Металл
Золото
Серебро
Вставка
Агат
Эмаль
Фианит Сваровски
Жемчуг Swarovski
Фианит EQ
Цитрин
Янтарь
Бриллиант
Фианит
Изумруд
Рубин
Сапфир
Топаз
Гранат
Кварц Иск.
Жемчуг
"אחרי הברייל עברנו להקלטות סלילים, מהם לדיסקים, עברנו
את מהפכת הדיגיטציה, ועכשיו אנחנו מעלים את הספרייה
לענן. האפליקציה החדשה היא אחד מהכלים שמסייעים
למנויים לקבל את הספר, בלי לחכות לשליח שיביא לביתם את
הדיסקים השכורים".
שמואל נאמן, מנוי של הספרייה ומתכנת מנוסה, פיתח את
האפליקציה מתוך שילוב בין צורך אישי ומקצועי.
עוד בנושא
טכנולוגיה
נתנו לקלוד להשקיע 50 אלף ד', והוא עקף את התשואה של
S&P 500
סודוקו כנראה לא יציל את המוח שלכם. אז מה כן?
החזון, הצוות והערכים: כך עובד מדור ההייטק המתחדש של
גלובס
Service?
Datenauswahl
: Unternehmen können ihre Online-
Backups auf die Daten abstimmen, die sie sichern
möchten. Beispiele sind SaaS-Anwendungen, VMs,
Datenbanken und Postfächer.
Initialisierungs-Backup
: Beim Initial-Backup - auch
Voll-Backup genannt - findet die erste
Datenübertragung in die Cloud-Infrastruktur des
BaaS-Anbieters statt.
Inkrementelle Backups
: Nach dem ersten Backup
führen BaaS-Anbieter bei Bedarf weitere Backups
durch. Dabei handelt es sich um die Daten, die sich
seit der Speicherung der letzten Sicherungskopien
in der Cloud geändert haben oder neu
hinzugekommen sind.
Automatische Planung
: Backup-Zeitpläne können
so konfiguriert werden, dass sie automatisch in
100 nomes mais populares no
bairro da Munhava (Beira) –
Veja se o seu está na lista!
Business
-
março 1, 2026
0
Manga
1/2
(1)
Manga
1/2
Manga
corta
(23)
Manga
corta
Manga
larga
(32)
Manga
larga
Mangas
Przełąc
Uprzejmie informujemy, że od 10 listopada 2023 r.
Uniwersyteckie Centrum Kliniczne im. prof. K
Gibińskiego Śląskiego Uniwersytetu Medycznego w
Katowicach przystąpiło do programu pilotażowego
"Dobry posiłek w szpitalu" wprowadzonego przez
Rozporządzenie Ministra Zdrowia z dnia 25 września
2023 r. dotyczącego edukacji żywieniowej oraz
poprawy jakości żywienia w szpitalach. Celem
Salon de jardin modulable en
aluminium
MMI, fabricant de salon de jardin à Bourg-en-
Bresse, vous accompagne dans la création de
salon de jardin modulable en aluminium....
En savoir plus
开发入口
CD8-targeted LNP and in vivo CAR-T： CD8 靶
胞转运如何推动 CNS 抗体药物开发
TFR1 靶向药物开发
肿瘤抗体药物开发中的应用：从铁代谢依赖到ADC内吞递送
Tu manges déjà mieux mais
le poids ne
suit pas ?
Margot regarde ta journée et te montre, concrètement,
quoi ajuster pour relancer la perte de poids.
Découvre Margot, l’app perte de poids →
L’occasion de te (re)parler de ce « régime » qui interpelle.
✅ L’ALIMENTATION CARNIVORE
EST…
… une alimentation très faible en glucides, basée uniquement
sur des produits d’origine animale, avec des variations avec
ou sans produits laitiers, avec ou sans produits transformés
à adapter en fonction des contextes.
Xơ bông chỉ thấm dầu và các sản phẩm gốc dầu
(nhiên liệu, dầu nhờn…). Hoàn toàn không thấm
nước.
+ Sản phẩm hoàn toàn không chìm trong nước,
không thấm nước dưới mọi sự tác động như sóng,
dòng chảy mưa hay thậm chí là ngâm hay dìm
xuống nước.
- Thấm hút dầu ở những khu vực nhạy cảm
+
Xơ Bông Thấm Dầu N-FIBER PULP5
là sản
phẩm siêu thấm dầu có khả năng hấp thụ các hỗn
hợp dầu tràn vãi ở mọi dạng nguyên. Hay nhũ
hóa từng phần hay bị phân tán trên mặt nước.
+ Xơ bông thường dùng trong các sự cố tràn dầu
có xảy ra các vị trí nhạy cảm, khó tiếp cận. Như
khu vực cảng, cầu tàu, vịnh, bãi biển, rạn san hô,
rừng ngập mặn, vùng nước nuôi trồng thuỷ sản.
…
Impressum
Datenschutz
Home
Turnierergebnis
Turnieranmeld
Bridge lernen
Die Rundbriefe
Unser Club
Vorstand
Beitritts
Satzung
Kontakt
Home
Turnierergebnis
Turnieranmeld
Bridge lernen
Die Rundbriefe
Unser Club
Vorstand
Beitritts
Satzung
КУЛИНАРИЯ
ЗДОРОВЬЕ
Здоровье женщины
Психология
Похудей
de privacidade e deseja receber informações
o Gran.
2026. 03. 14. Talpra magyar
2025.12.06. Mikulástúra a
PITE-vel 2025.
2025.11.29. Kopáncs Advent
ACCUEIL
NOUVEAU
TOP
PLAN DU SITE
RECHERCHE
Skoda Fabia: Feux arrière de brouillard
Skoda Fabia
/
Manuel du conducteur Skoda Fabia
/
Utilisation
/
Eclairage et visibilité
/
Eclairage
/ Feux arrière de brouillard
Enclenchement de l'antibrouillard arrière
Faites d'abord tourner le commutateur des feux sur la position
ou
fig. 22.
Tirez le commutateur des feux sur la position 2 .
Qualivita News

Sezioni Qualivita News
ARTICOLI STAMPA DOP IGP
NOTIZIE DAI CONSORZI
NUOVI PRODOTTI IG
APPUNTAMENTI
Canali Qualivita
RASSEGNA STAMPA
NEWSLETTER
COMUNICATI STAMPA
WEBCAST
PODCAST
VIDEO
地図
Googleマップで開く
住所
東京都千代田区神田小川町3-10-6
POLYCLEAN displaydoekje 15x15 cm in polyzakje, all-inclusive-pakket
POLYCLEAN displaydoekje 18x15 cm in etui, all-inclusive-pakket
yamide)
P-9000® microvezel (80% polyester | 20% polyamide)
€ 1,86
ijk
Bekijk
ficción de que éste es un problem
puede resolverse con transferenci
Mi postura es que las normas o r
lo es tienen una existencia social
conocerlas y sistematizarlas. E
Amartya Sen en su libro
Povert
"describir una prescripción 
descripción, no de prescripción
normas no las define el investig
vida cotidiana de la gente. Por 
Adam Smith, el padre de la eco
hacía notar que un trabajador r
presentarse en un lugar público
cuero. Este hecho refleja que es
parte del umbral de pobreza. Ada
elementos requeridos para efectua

━━━━━━━━━━━━━━━━

Problem statement:
Reproduce every one of the lines above word for word, with no changes.

Written reply:
Металл
Золото
Серебро
Вставка
Агат
Эмаль
Фианит Сваровски
Жемчуг Swarovski
Фианит EQ
Цитрин
Янтарь
Бриллиант
Фианит
Изумруд
Рубин
Сапфир
Топаз
Гранат
Кварц Иск.
Жемчуг
"אחרי הברייל עברנו להקלטות סלילים, מהם לדיסקים, עברנו
את מהפכת הדיגיטציה, ועכשיו אנחנו מעלים את הספרייה
לענן. האפליקציה החדשה היא אחד מהכלים שמסייעים
למנויים לקבל את הספר, בלי לחכות לשליח שיביא לביתם את
הדיסקים השכורים".
שמואל נאמן, מנוי של הספרייה ומתכנת מנוסה, פיתח את
האפליקציה מתוך שילוב בין צורך אישי ומקצועי.
עוד בנושא
טכנולוגיה
נתנו לקלוד להשקיע 50 אלף ד', והוא עקף את התשואה של
S&P 500
סודוקו כנראה לא יציל את המוח שלכם. אז מה כן?
החזון, הצוות והערכים: כך עובד מדור ההייטק המתחדש של
גלובס
Service?
Datenauswahl
: Unternehmen können ihre Online-
Backups auf die Daten abstimmen, die sie sichern
möchten. Beispiele sind SaaS-Anwendungen, VMs,
Datenbanken und Postfächer.
Initialisierungs-Backup
: Beim Initial-Backup - auch
Voll-Backup genannt - findet die erste
Datenübertragung in die Cloud-Infrastruktur des
BaaS-Anbieters statt.
Inkrementelle Backups
: Nach dem ersten Backup
führen BaaS-Anbieter bei Bedarf weitere Backups
durch. Dabei handelt es sich um die Daten, die sich
seit der Speicherung der letzten Sicherungskopien
in der Cloud geändert haben oder neu
hinzugekommen sind.
Automatische Planung
: Backup-Zeitpläne können
so konfiguriert werden, dass sie automatisch in
100 nomes mais populares no
bairro da Munhava (Beira) –
Veja se o seu está na lista!
Business
-
março 1, 2026
0
Manga
1/2
(1)
Manga
1/2
Manga
corta
(23)
Manga
corta
Manga
larga
(32)
Manga
larga
Mangas
Przełąc
Uprzejmie informujemy, że od 10 listopada 2023 r.
Uniwersyteckie Centrum Kliniczne im. prof. K
Gibińskiego Śląskiego Uniwersytetu Medycznego w
Katowicach przystąpiło do programu pilotażowego
"Dobry posiłek w szpitalu" wprowadzonego przez
Rozporządzenie Ministra Zdrowia z dnia 25 września
2023 r. dotyczącego edukacji żywieniowej oraz
poprawy jakości żywienia w szpitalach. Celem
Salon de jardin modulable en
aluminium
MMI, fabricant de salon de jardin à Bourg-en-
Bresse, vous accompagne dans la création de
salon de jardin modulable en aluminium....
En savoir plus
开发入口
CD8-targeted LNP and in vivo CAR-T： CD8 靶
胞转运如何推动 CNS 抗体药物开发
TFR1 靶向药物开发
肿瘤抗体药物开发中的应用：从铁代谢依赖到ADC内吞递送
Tu manges déjà mieux mais
le poids ne
suit pas ?
Margot regarde ta journée et te montre, concrètement,
quoi ajuster pour relancer la perte de poids.
Découvre Margot, l’app perte de poids →
L’occasion de te (re)parler de ce « régime » qui interpelle.
✅ L’ALIMENTATION CARNIVORE
EST…
… une alimentation très faible en glucides, basée uniquement
sur des produits d’origine animale, avec des variations avec
ou sans produits laitiers, avec ou sans produits transformés
à adapter en fonction des contextes.
Xơ bông chỉ thấm dầu và các sản phẩm gốc dầu
(nhiên liệu, dầu nhờn…). Hoàn toàn không thấm
nước.
+ Sản phẩm hoàn toàn không chìm trong nước,
không thấm nước dưới mọi sự tác động như sóng,
dòng chảy mưa hay thậm chí là ngâm hay dìm
xuống nước.
- Thấm hút dầu ở những khu vực nhạy cảm
+
Xơ Bông Thấm Dầu N-FIBER PULP5
là sản
phẩm siêu thấm dầu có khả năng hấp thụ các hỗn
hợp dầu tràn vãi ở mọi dạng nguyên. Hay nhũ
hóa từng phần hay bị phân tán trên mặt nước.
+ Xơ bông thường dùng trong các sự cố tràn dầu
có xảy ra các vị trí nhạy cảm, khó tiếp cận. Như
khu vực cảng, cầu tàu, vịnh, bãi biển, rạn san hô,
rừng ngập mặn, vùng nước nuôi trồng thuỷ sản.
…
Impressum
Datenschutz
Home
Turnierergebnis
Turnieranmeld
Bridge lernen
Die Rundbriefe
Unser Club
Vorstand
Beitritts
Satzung
Kontakt
Home
Turnierergebnis
Turnieranmeld
Bridge lernen
Die Rundbriefe
Unser Club
Vorstand
Beitritts
Satzung
КУЛИНАРИЯ
ЗДОРОВЬЕ
Здоровье женщины
Психология
Похудей
de privacidade e deseja receber informações
o Gran.
2026. 03. 14. Talpra magyar
2025.12.06. Mikulástúra a
PITE-vel 2025.
2025.11.29. Kopáncs Advent
ACCUEIL
NOUVEAU
TOP
PLAN DU SITE
RECHERCHE
Skoda Fabia: Feux arrière de brouillard
Skoda Fabia
/
Manuel du conducteur Skoda Fabia
/
Utilisation
/
Eclairage et visibilité
/
Eclairage
/ Feux arrière de brouillard
Enclenchement de l'antibrouillard arrière
Faites d'abord tourner le commutateur des feux sur la position
ou
fig. 22.
Tirez le commutateur des feux sur la position 2 .
Qualivita News

Sezioni Qualivita News
ARTICOLI STAMPA DOP IGP
NOTIZIE DAI CONSORZI
NUOVI PRODOTTI IG
APPUNTAMENTI
Canali Qualivita
RASSEGNA STAMPA
NEWSLETTER
COMUNICATI STAMPA
WEBCAST
PODCAST
VIDEO
地図
Googleマップで開く
住所
東京都千代田区神田小川町3-10-6
POLYCLEAN displaydoekje 15x15 cm in polyzakje, all-inclusive-pakket
POLYCLEAN displaydoekje 18x15 cm in etui, all-inclusive-pakket
yamide)
P-9000® microvezel (80% polyester | 20% polyamide)
€ 1,86
ijk
Bekijk
ficción de que éste es un problem
puede resolverse con transferenci
Mi postura es que las normas o r
lo es tienen una existencia social
conocerlas y sistematizarlas. E
Amartya Sen en su libro
Povert
"describir una prescripción 
descripción, no de prescripción
normas no las define el investig
vida cotidiana de la gente. Por 
Adam Smith, el padre de la eco
hacía notar que un trabajador r
presentarse en un lugar público
cuero. Este hecho refleja que es
parte del umbral de pobreza. Ada
elementos requeridos para efectua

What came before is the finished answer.